Vonovia CEO Rolf Buch and Deutsche Wohnen CEO Michael Zahn at a press conference earlier this week regarding the merger. (Getty)

Germany’s two largest residential property groups, under public pressure to limit rent hikes, are set to merge in a $22 billion deal.

Vonovia and Deutsche Wohnen have agreed to the compact, which would value their real estate holdings at a combined $110 billion, according to MarketWatch.

Vonovia would buy Deutsche Wohnen’s shares at 53.03 euros a share. That would be an 18 percent premium on Deutsche Wohnen’s Friday stock price. The price closed Monday at 52.06 euros a share.

The companies said that jointly managing their portfolios will have a projected cost savings of around $128 million a year. Vonovia CEO Rolf Buch said the merger would help the firms bring housing units in Berlin up to new energy efficiency standards, according to the report.

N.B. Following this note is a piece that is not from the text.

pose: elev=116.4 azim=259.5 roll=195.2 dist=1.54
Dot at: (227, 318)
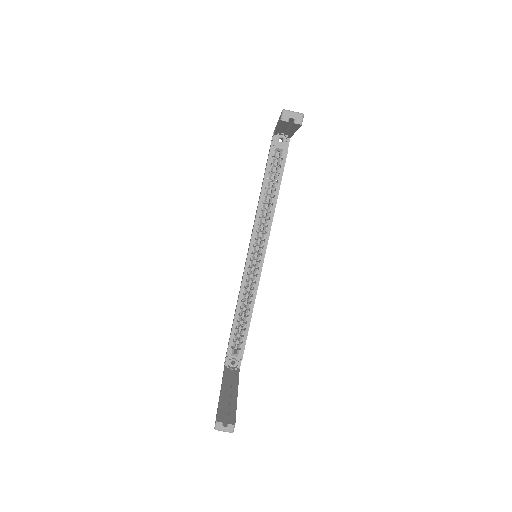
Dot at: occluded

Both companies recently pledged to limit rent hikes to 1 percent in the German capital, where residents have pressed them to do so. Following a 2019 public campaign, Deutsche Wohnen said it would sell 20,000 units to the city.

Deutsche Wohnen CFO Philip Grosse said in 2019 that Berlin’s landmark rent freeze was a threat to the company’s finances, and that it would look to other markets to develop new properties.

Berlin’s rent control law was struck down in a German court earlier this year.